The CEOs of Aetna and Anthem returned to Capitol Hill on Tuesday to defend their respective transactions to House members, the second such congressional hearing in a week, but hospitals and doctors said the deals remain unjustified and deserve sharp federal scrutiny.
Aetna CEO Mark Bertolini and Anthem CEO Joseph Swedish recited similar testimony from their Senate hearing last week. Bertolini said Aetna's $37 billion acquisition of Humana is almost entirely about enlarging its Medicare Advantage business, and if the transaction closes, only 8% of all Medicare beneficiaries would be in an Aetna or Humana plan. Most seniors would still be enrolled in the government's traditional fee-for-service Medicare program.

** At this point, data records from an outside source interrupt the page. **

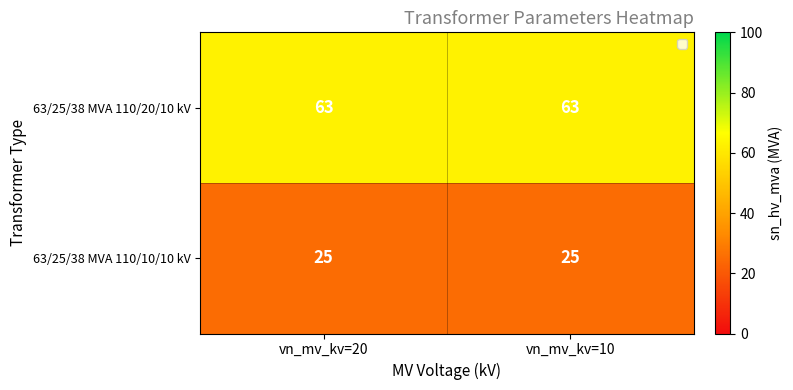

Is it true that 63/25/38 MVA 110/20/10 kV equals 42 at vn_mv_kv=10?

False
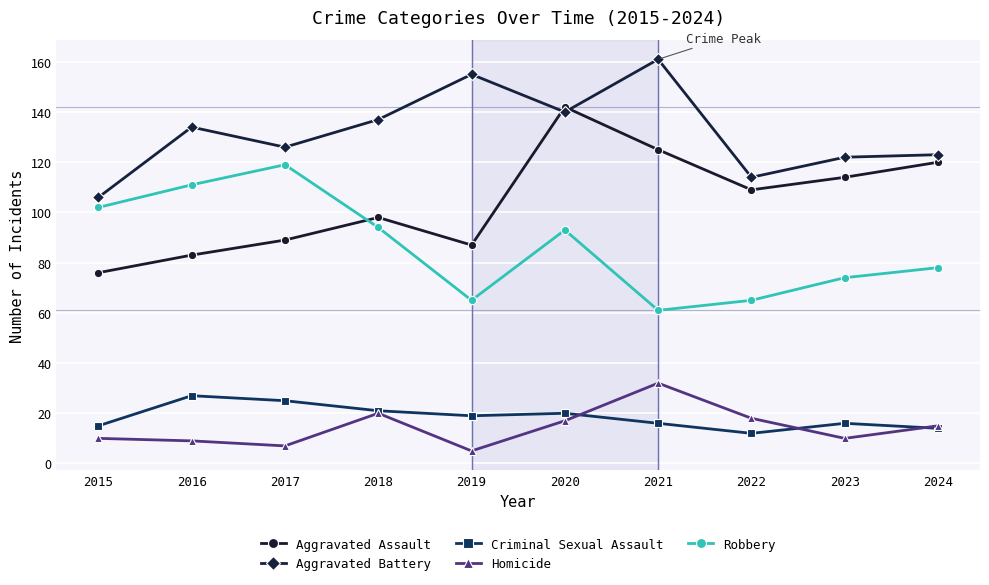

True or false: Homicide has more than 0 points higher than both neighbors.

True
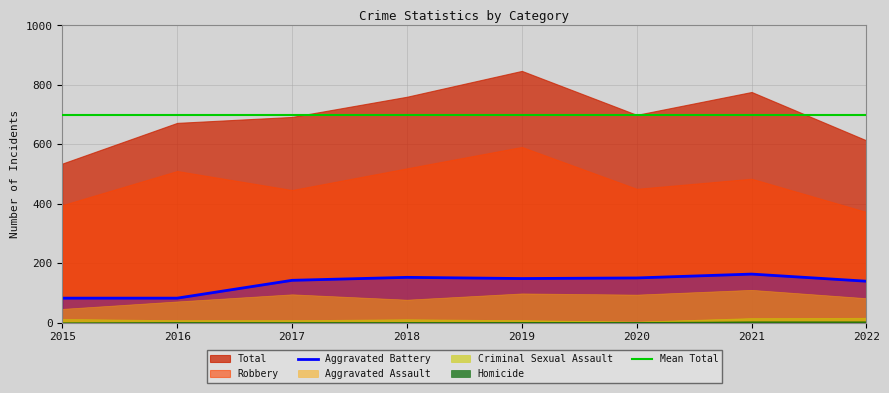

What is the spread (max minus min) of values at 2021?

772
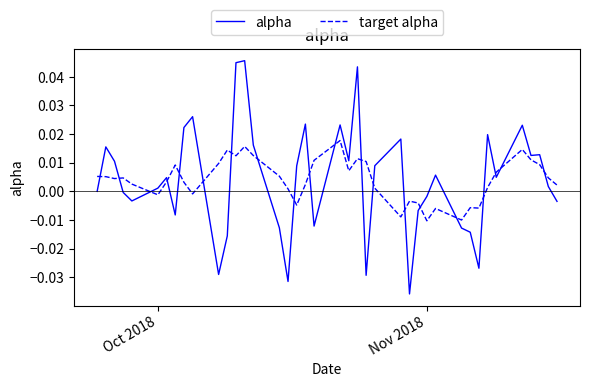

True or false: alpha and target alpha intersect in this chart.

True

Anthem is buying Cigna Corp. in a deal valued at $54 billion, which would bolster its commercial business among self-insured employers. Swedish said savings in that business line would go back to the employers since those companies take on the financial risk of their workers' health claims.
Providers, however, reiterated their arguments that each transaction would significantly lessen competition in various markets and lead to higher premiums for consumers.
“We are at a critical decision point on health insurance mergers,” said Dr. Andrew Gurman, president-elect of the American Medical Association. “Once consummated, there is simply no going back. You cannot unscramble an egg.”
Bertolini said more hospitals are starting their own insurance plans, especially in Medicare Advantage. That indicates that entering the health insurance market is not as onerous as some believe and that competition is still robust despite a report from the Commonwealth Fund that says otherwise, he said. But Tom Nickels, an executive vice president at the American Hospital Association, rebuffed that point, saying the hospital plans are just starting up.
“We're at the infancy stage here,” Nickels said of hospital-owned insurance plans. “The plans pale in comparison here to the size of these mergers.”
Rep. Hakeem Jeffries (D-N.Y.) asked the witnesses why there shouldn't be a “reasonable expectation” that consumers will benefit from these deals. Ed Haislmaier, a health policy researcher at the conservative Heritage Foundation, said the same thing could be asked of hospital and physician mergers. But based on his analysis, the pending insurance deals don't pose any immediate problems since the plans don't overlap in many areas—contrary to what the AHA and several health economists have found.
“The issue from a regulatory-consumer perspective is not whether they provide good, but whether they provide harm,” Haislmaier said.
Jaime King, a professor at the University of California Hastings College of Law, said a more rigorous standard should be used. “Is that a potential harm to competition? That instead of going into these areas on their own, (Aetna and Anthem) are attempting to acquire somebody who is already there and successful?” King said.
The U.S. Justice Department is reviewing both deals. Aetna and Anthem both expect approval in the second half of 2016.